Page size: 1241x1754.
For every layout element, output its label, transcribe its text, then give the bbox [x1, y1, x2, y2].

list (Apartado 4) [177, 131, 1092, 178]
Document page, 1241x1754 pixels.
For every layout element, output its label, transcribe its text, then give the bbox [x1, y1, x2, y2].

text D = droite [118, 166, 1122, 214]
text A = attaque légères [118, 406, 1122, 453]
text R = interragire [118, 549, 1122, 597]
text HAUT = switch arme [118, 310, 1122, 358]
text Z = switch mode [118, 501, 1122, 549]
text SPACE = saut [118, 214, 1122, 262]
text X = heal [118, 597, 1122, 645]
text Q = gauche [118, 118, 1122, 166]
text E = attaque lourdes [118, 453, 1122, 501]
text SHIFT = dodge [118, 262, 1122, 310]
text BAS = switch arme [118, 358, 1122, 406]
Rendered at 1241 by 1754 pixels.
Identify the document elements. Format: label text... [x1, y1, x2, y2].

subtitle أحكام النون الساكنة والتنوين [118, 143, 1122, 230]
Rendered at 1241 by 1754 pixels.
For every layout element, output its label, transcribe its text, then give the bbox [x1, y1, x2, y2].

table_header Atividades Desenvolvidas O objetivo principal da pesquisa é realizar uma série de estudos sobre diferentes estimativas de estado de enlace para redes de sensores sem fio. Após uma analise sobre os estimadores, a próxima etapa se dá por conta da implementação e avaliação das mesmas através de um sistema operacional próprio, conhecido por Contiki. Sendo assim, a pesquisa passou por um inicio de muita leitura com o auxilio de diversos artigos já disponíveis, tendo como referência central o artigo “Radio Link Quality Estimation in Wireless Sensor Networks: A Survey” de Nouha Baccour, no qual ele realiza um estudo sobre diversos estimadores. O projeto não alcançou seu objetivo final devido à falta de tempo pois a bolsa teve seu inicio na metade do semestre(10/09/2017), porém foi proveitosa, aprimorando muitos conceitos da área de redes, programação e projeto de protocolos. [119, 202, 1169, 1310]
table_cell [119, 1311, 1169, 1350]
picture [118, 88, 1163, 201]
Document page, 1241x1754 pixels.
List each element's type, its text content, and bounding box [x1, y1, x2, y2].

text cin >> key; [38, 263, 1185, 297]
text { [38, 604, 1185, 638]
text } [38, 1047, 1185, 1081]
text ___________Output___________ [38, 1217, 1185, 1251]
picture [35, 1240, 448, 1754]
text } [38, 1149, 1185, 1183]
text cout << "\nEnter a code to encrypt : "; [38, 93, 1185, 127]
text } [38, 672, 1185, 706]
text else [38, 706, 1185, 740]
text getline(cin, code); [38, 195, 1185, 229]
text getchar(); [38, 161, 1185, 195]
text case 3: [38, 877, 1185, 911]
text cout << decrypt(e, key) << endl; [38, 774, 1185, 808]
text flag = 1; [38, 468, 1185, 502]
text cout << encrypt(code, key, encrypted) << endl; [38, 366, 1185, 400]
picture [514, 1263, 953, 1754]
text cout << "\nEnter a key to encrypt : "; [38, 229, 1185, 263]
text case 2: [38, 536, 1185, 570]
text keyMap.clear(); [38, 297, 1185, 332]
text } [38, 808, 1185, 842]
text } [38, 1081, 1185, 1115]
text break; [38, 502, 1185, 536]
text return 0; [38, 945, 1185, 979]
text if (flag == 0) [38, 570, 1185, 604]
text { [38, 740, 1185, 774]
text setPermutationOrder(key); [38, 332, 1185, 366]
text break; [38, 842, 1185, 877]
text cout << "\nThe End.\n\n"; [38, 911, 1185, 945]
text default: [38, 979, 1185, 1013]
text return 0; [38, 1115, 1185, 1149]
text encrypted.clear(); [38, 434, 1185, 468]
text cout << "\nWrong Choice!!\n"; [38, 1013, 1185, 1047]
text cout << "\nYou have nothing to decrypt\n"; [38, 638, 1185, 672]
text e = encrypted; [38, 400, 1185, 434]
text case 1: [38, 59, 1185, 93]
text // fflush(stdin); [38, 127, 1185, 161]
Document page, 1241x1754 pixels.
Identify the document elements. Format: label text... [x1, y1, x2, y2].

********

Return every line of the records above verbatim, with nothing added, dropped, or altered.

Page size: 1241x1754.
For every layout element, output its label, transcribe its text, then give the bbox [x1, y1, x2, y2].

list (Apartado 4) [177, 131, 1092, 178]
Document page, 1241x1754 pixels.
For every layout element, output its label, transcribe its text, then give the bbox [x1, y1, x2, y2].

text D = droite [118, 166, 1122, 214]
text A = attaque légères [118, 406, 1122, 453]
text R = interragire [118, 549, 1122, 597]
text HAUT = switch arme [118, 310, 1122, 358]
text Z = switch mode [118, 501, 1122, 549]
text SPACE = saut [118, 214, 1122, 262]
text X = heal [118, 597, 1122, 645]
text Q = gauche [118, 118, 1122, 166]
text E = attaque lourdes [118, 453, 1122, 501]
text SHIFT = dodge [118, 262, 1122, 310]
text BAS = switch arme [118, 358, 1122, 406]
Rendered at 1241 by 1754 pixels.
Identify the document elements. Format: label text... [x1, y1, x2, y2].

subtitle أحكام النون الساكنة والتنوين [118, 143, 1122, 230]
Rendered at 1241 by 1754 pixels.
For every layout element, output its label, transcribe its text, then give the bbox [x1, y1, x2, y2].

table_header Atividades Desenvolvidas O objetivo principal da pesquisa é realizar uma série de estudos sobre diferentes estimativas de estado de enlace para redes de sensores sem fio. Após uma analise sobre os estimadores, a próxima etapa se dá por conta da implementação e avaliação das mesmas através de um sistema operacional próprio, conhecido por Contiki. Sendo assim, a pesquisa passou por um inicio de muita leitura com o auxilio de diversos artigos já disponíveis, tendo como referência central o artigo “Radio Link Quality Estimation in Wireless Sensor Networks: A Survey” de Nouha Baccour, no qual ele realiza um estudo sobre diversos estimadores. O projeto não alcançou seu objetivo final devido à falta de tempo pois a bolsa teve seu inicio na metade do semestre(10/09/2017), porém foi proveitosa, aprimorando muitos conceitos da área de redes, programação e projeto de protocolos. [119, 202, 1169, 1310]
table_cell [119, 1311, 1169, 1350]
picture [118, 88, 1163, 201]
Document page, 1241x1754 pixels.
List each element's type, its text content, and bounding box [x1, y1, x2, y2].

text cin >> key; [38, 263, 1185, 297]
text { [38, 604, 1185, 638]
text } [38, 1047, 1185, 1081]
text ___________Output___________ [38, 1217, 1185, 1251]
picture [35, 1240, 448, 1754]
text } [38, 1149, 1185, 1183]
text cout << "\nEnter a code to encrypt : "; [38, 93, 1185, 127]
text } [38, 672, 1185, 706]
text else [38, 706, 1185, 740]
text getline(cin, code); [38, 195, 1185, 229]
text getchar(); [38, 161, 1185, 195]
text case 3: [38, 877, 1185, 911]
text cout << decrypt(e, key) << endl; [38, 774, 1185, 808]
text flag = 1; [38, 468, 1185, 502]
text cout << encrypt(code, key, encrypted) << endl; [38, 366, 1185, 400]
picture [514, 1263, 953, 1754]
text cout << "\nEnter a key to encrypt : "; [38, 229, 1185, 263]
text case 2: [38, 536, 1185, 570]
text keyMap.clear(); [38, 297, 1185, 332]
text } [38, 808, 1185, 842]
text } [38, 1081, 1185, 1115]
text break; [38, 502, 1185, 536]
text return 0; [38, 945, 1185, 979]
text if (flag == 0) [38, 570, 1185, 604]
text { [38, 740, 1185, 774]
text setPermutationOrder(key); [38, 332, 1185, 366]
text break; [38, 842, 1185, 877]
text cout << "\nThe End.\n\n"; [38, 911, 1185, 945]
text default: [38, 979, 1185, 1013]
text return 0; [38, 1115, 1185, 1149]
text encrypted.clear(); [38, 434, 1185, 468]
text cout << "\nWrong Choice!!\n"; [38, 1013, 1185, 1047]
text cout << "\nYou have nothing to decrypt\n"; [38, 638, 1185, 672]
text e = encrypted; [38, 400, 1185, 434]
text case 1: [38, 59, 1185, 93]
text // fflush(stdin); [38, 127, 1185, 161]
Document page, 1241x1754 pixels.
Identify the document elements. Format: label text... [x1, y1, x2, y2].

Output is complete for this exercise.